The call for a social-scientific study of religious freedom becomes more urgent with the new global challenges to this fundamental right. The task to define the meaning of religious freedom, which was considered by previous research in political science, law, social history, requires more perseverance from the sociologists today. They contribute structural and individual levels of analysis that assist in examining the role of social institutions, religious and political contexts, and individual identities and value systems in constructing the meaning of religious freedom. The study of national contexts together with the comparative research of different countries are presented in this issue as an attempt to illustrate the importance of interdisciplinary research in this field with a broad application of sociological theories and methods.
The linkage between conversion and religious freedom has been theorised with differentapproaches. However relevant they may be, these approaches often have the downside of starting with a given definition of “conversion”, “religion” and hence “religious freedom”. The analysis of conversion (whether or not it is considered to be strictly religious) would in fact suppose not to interpret the conversion as derivative from the convert, but the convert from the conversion, i.e. in what the conversion authorizes. The question is therefore that of the conditions of production and of testing the concept of conversion, consequently of the expected operationality, of the initial double fiction of an irreducibly singular transformation and of a change, through this, of an order felt as unbearable. The importance of the phenomena of conversion could well refer to the problem of pluralism, no longer only religious today, but also social, ethical and political. Conversion would thus be experienced as a protection against the ambivalence intrinsically linked to the plurality of forms of life which are now ours.

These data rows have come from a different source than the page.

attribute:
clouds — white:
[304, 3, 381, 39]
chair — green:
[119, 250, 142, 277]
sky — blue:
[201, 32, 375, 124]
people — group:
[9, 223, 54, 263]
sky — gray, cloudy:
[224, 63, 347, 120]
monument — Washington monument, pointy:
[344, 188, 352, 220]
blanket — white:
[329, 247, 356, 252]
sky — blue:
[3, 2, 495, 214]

This article elaborates the sociological dimensions of religious freedom, drawing on the normative and political definitional frameworks. It discusses the challenges of normative, political, and socio-religious interpretations of religious freedom dynamics and the importance of sociologically driven perspectives for the further integration of religious freedom scholarship. We problematize the implicit sociological interest in religious freedom analysis considering the parallel but not overlapping theoretical discourses on that topic in sociology, legal and political studies. Further, we provide an overview of the recent theoretical and empirical analysis of religious freedom in social-science research emphasizing the sociology of religious freedom as a starting point for that scholarly enterprise. The functions of religious freedom for the individual, religious institutions, and society seen at the intersection of instrumental, conceptual, and axiological dimensions, are presented in the final part of this chapter together with sociological definitions of the concept.

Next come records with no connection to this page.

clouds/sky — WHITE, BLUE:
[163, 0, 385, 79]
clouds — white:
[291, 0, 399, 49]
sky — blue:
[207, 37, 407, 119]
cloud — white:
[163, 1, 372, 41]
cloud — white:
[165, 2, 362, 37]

The rights talk, or the discourse based on the claim that Christian citizens’ constitutional rights to religious freedom and freedom of speech under threat, has been a constitutive element of the Christian Right’s strategy since the inception of the movement at the end of the 1970s. Donald Trump’s entry into the relationship between religion and politics in the United States, however, has caused this discourse to evolve towards a more explicit affirmation of the ethnocentric ideology permeating the political claims of the movement itself. Through the words of one of the most representative Christian Right’s organizations in the twenty-first century, the Family Research Council, this article aims at providing a description of what is defined the “Donald Trump mythology”. Moreover, it highlights the effectiveness of the issue of religious freedom in fomenting a political culture of discrimination in the United States.

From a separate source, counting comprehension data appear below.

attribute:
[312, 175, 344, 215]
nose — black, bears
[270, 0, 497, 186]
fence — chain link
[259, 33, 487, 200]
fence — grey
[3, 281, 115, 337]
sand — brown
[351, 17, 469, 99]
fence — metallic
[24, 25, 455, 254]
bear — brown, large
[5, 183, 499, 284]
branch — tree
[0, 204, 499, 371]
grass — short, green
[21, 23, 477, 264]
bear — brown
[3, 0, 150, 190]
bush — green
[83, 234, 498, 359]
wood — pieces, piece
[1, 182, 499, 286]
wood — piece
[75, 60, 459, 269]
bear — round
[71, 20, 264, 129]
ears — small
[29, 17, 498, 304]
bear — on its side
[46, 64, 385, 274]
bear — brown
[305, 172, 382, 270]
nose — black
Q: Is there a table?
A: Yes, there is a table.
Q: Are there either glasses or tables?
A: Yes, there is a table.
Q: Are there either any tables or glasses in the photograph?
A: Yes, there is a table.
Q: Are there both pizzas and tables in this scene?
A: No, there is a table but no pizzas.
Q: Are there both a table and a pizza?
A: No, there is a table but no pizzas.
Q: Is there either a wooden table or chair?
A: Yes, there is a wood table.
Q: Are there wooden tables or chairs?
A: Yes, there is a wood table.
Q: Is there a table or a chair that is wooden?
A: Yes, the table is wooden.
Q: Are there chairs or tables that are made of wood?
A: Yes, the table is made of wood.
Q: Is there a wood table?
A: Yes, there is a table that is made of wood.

To what extent might U.S. public schoolteachers be inclined to reject legal limitations placed on their personal religious expression at work? During school hours, they are required to present themselves as religiously neutral, as they are acting as agents of the state. Using data from an original survey of more than 5,000 public schoolteachers across the U.S., I analyze support for laws prohibiting three specific forms of religious expression in the classroom: leading group prayer, displaying religious material on classroom walls, and making assertions of religious “truth”. Findings indicate that religious affiliation and religiosity outperform ideology as predictors of teachers’ acceptance of limitations on their religious expression in the classroom. Thus, both “politics” and “religion” shape U.S. teachers’ orientations toward personal religious freedom in the classroom – but “religion” matters slightly more.
Do Italian and Russian youths differ in their perceptions of religious freedom and processes of religious socialization? And if so, whether the latter has predictive power vis-a-vis religious freedom. To answer these questions, this article explores the results from the comparative research on the Social Perception of Religious Freedom (SPRF) conducted in Italy and Russia. The questionnaires were completed by Italian (N = 1035) and Russian (N = 775) University students in 2018-2019. The data show that religious freedom as a societal value sustaining pluralism is perceived similarly in both samples. However, the perceptions differ when young people assessed religious freedom as individual autonomy, an international human rights standard, and a principle of state-religion governance. The data reveal that religious socialization in the families and belief have a key role in constructing the meaning of religious freedom for youth in both countries, while religious education had a significant positive effect only for the Russian sample in the model.